Though Lee wrote that book several years before “To Kill a Mockingbird,” it was not published and released until July 2015.

“The book [Harper Lee] wrote first, the book that was so compelling, the book that took over her life was ‘Go Set a Watchman,'” Flynt said. “But she was told America was not ready for this book when she wrote it.”

“Go Set a Watchman” is a story about Jean Louise – an older “Scout” – returning home after living in New York City for six years to confront her father, her fiancé, and her town about race.

“It is a story as old as the Bible — about generations of self-righteous and judgmental young people sitting in judgment of their parents who have to live in the reality of their culture, not in the reality of the young person’s culture where they get a different understanding of morality and wisdom,” Flynt said.

It is a story that Lee herself lived. She left Alabama to live in New York City. When was 23, she was reading about what was happening in Alabama when she decided to return home to face her father, Amassa Coleman Lee, editor of the Monroe Journal who often wrote segregationist rants, Flynt said. She didn’t want to write a memoir about her confrontation with her father, Flynt said, so she hid it in fiction – “Go Set a Watchman.”

Though she wrote the novel in 1956, it’s as timely as ever.

“Literature provides our best material for moral reflection. Think the Bible, think Proverbs or Job or the Gospels. In ‘Go Set a Watchman,’ we have a moral tale that provides perhaps America’s best reflection of our core values. Particularly in light of Charleston and public policy debates today, what could be more appropriate than a piece of literature that forces us to follow a moral arc of what happens in families, of people, and of nations?” Flynt said. “The conversation ‘Go Set a Watchman’ forces us to have in America in 2016 may well be as it was in 1960. What do you do with those who leave home?

“We leave home for a lot of reasons,” he added. “We leave home because little towns can be too confining, too parochial . . . and we may leave because nothing exciting happens. There are much more profound, deeply troubling reasons we leave as well.”

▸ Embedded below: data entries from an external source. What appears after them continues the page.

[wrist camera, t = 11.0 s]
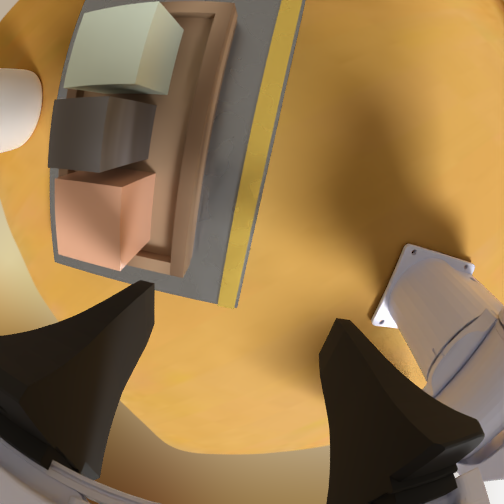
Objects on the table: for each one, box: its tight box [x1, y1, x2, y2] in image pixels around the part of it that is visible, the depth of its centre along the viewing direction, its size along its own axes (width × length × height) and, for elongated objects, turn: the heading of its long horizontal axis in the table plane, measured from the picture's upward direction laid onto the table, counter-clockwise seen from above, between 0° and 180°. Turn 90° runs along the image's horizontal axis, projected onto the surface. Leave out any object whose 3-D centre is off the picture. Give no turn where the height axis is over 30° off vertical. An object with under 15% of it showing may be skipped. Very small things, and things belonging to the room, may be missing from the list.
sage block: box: [63, 1, 184, 95], centre depth 9 cm, size 4×4×4 cm
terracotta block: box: [55, 168, 156, 271], centre depth 13 cm, size 4×4×4 cm
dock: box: [50, 0, 306, 309], centre depth 16 cm, size 16×22×3 cm
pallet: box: [48, 1, 238, 278], centre depth 12 cm, size 9×16×7 cm, turn 169°
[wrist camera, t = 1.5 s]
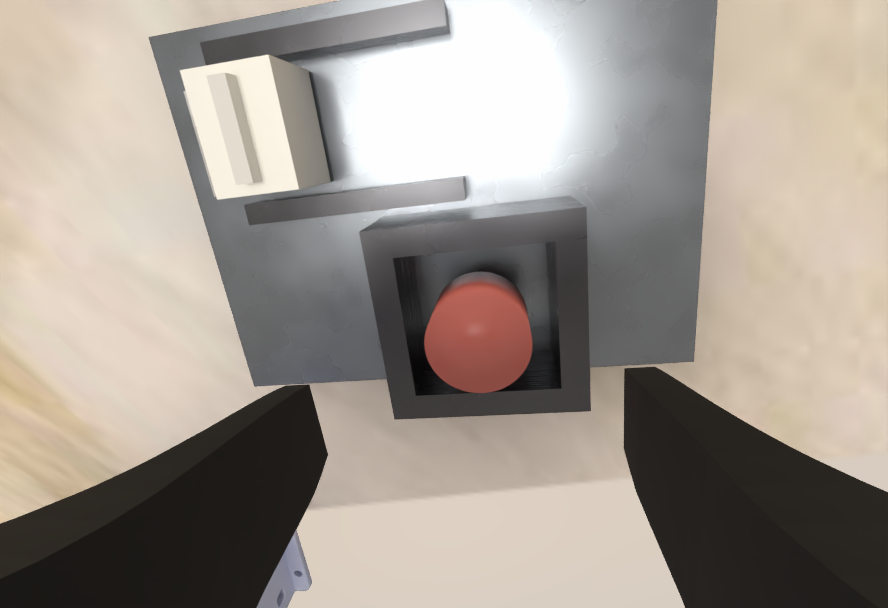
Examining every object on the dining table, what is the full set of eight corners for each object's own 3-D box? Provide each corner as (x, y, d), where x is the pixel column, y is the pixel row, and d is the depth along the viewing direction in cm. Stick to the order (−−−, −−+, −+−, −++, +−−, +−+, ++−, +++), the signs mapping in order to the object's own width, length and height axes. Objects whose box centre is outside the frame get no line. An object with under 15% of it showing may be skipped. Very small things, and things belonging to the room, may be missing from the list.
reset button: (529, 354, 17) (535, 390, 14) (441, 359, 17) (431, 395, 15) (524, 267, 16) (528, 290, 13) (429, 275, 16) (417, 299, 14)
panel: (680, 346, 20) (732, 405, 15) (269, 371, 23) (213, 427, 18) (701, -54, 15) (787, -138, 11) (175, 45, 18) (68, 12, 14)
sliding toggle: (330, 182, 17) (291, 191, 14) (261, 190, 18) (206, 201, 15) (308, 69, 16) (258, 50, 13) (233, 82, 17) (166, 67, 13)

Flynt will speak again at Campbell Tuesday night, April 5, at 7 in Butler Chapel. During this time, he and Campbell President J. Bradley Creed will hold a public conversation about Southern literature, faith, and history.

Flynt is a graduate of Samford University and currently serves on the school’s Board of Overseers. Creed served as Samford’s provost before beginning his duties as Campbell’s president July 1, 2015.

Creed will be inaugurated as Campbell’s fifth president Friday, April 8, at 2 p.m. in the John W. Pope, Jr. Convocation Center.